(Beginning of Source information)
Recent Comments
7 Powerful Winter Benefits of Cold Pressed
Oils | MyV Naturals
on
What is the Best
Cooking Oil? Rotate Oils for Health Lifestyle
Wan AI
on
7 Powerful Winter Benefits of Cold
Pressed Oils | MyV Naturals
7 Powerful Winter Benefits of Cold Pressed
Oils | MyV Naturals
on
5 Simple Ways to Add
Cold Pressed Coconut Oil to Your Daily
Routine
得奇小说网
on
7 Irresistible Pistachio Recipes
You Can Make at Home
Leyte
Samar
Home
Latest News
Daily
(End of Source information)
(Beginning of Source information)
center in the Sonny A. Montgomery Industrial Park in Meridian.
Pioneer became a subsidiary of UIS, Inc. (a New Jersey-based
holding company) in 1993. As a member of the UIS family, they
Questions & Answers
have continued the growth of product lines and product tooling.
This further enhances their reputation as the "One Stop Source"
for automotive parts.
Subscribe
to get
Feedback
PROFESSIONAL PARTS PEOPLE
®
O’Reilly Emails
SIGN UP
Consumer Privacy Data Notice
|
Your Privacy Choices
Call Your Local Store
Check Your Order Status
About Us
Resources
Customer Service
(End of Source information)
What to do
Could you reproduce, exactly, every line above from the line with "holding company) in" to the line with "Your Privacy Choices", and no other line? Both ends count.

Answer for the task
holding company) in 1993. As a member of the UIS family, they
Questions & Answers
have continued the growth of product lines and product tooling.
This further enhances their reputation as the "One Stop Source"
for automotive parts.
Subscribe
to get
Feedback
PROFESSIONAL PARTS PEOPLE
®
O’Reilly Emails
SIGN UP
Consumer Privacy Data Notice
|
Your Privacy Choices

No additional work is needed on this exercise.